(Saved entries)
______
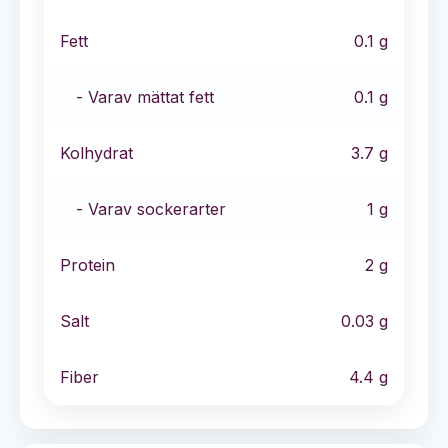
Fett
0.1
g
- Varav mättat fett
0.1
g
Kolhydrat
3.7
g
- Varav sockerarter
1
g
Protein
2
g
Salt
0.03
g
Fiber
4.4
g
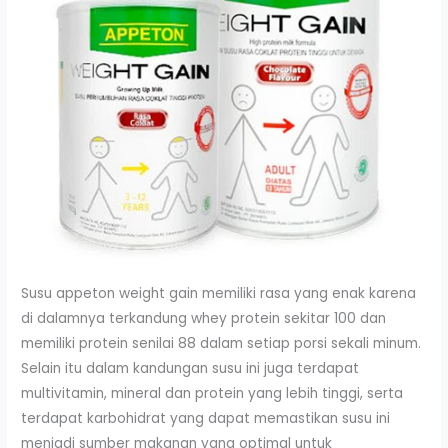
Susu appeton weight gain memiliki rasa yang enak karena
di dalamnya terkandung whey protein sekitar 100 dan
memiliki protein senilai 88 dalam setiap porsi sekali minum.
Selain itu dalam kandungan susu ini juga terdapat
multivitamin, mineral dan protein yang lebih tinggi, serta
terdapat karbohidrat yang dapat memastikan susu ini
menjadi sumber makanan yang optimal untuk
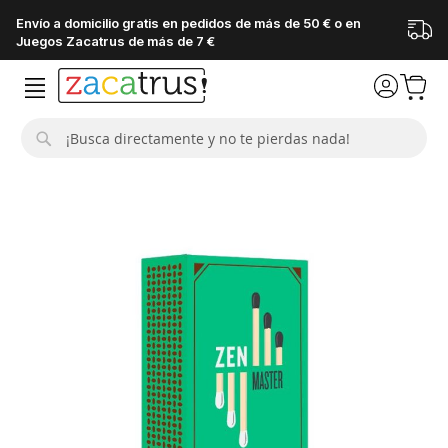
Envío a domicilio gratis en pedidos de más de 50 € o en
Juegos Zacatrus de más de 7 €
Buscar
Saltar
al
final
de
la
galería
de
imágenes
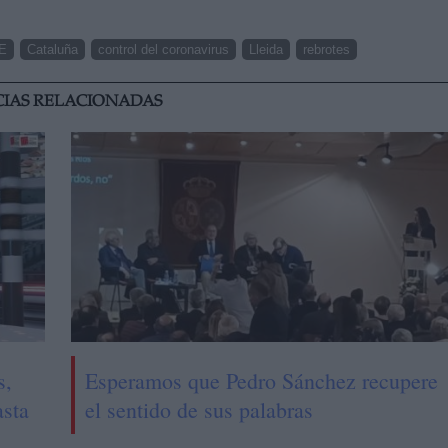
E
Cataluña
control del coronavirus
Lleida
rebrotes
CIAS RELACIONADAS
s,
Esperamos que Pedro Sánchez recupere
asta
el sentido de sus palabras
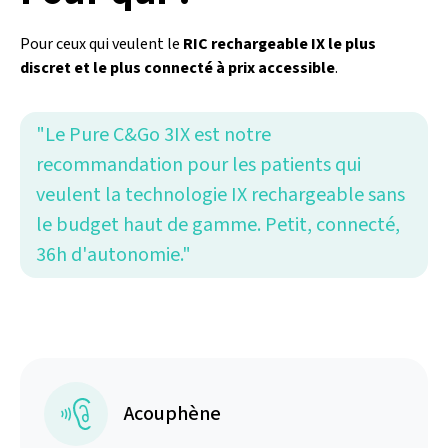
Pour ceux qui veulent le
RIC rechargeable IX le plus
discret et le plus connecté à prix accessible
.
"Le Pure C&Go 3IX est notre
recommandation pour les patients qui
veulent la technologie IX rechargeable sans
le budget haut de gamme. Petit, connecté,
36h d'autonomie."
Acouphène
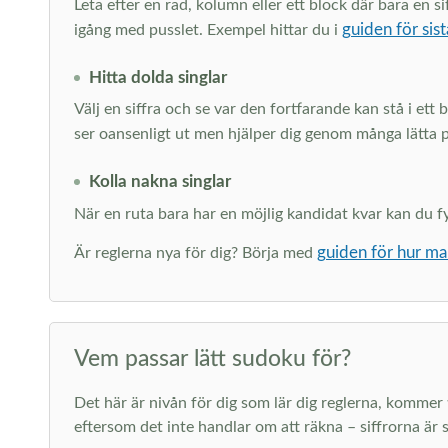
Leta efter en rad, kolumn eller ett block där bara en
guiden för sist
igång med pusslet. Exempel hittar du i
Hitta dolda singlar
Välj en siffra och se var den fortfarande kan stå i ett
ser oansenligt ut men hjälper dig genom många lätta 
Kolla nakna singlar
När en ruta bara har en möjlig kandidat kvar kan du fyll
guiden för hur ma
Är reglerna nya för dig? Börja med
Vem passar lätt sudoku för?
Det här är nivån för dig som lär dig reglerna, kommer ti
eftersom det inte handlar om att räkna – siffrorna är s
______
The expected output is each record, copied exactly, and nothing in place of the pictures.

Fett
0.1
g
- Varav mättat fett
0.1
g
Kolhydrat
3.7
g
- Varav sockerarter
1
g
Protein
2
g
Salt
0.03
g
Fiber
4.4
g
Susu appeton weight gain memiliki rasa yang enak karena
di dalamnya terkandung whey protein sekitar 100 dan
memiliki protein senilai 88 dalam setiap porsi sekali minum.
Selain itu dalam kandungan susu ini juga terdapat
multivitamin, mineral dan protein yang lebih tinggi, serta
terdapat karbohidrat yang dapat memastikan susu ini
menjadi sumber makanan yang optimal untuk
Envío a domicilio gratis en pedidos de más de 50 € o en
Juegos Zacatrus de más de 7 €
Buscar
Saltar
al
final
de
la
galería
de
imágenes
E
Cataluña
control del coronavirus
Lleida
rebrotes
CIAS RELACIONADAS
s,
Esperamos que Pedro Sánchez recupere
asta
el sentido de sus palabras
Pour ceux qui veulent le
RIC rechargeable IX le plus
discret et le plus connecté à prix accessible
.
"Le Pure C&Go 3IX est notre
recommandation pour les patients qui
veulent la technologie IX rechargeable sans
le budget haut de gamme. Petit, connecté,
36h d'autonomie."
Acouphène
Leta efter en rad, kolumn eller ett block där bara en
guiden för sist
igång med pusslet. Exempel hittar du i
Hitta dolda singlar
Välj en siffra och se var den fortfarande kan stå i ett
ser oansenligt ut men hjälper dig genom många lätta 
Kolla nakna singlar
När en ruta bara har en möjlig kandidat kvar kan du fyll
guiden för hur ma
Är reglerna nya för dig? Börja med
Vem passar lätt sudoku för?
Det här är nivån för dig som lär dig reglerna, kommer ti
eftersom det inte handlar om att räkna – siffrorna är s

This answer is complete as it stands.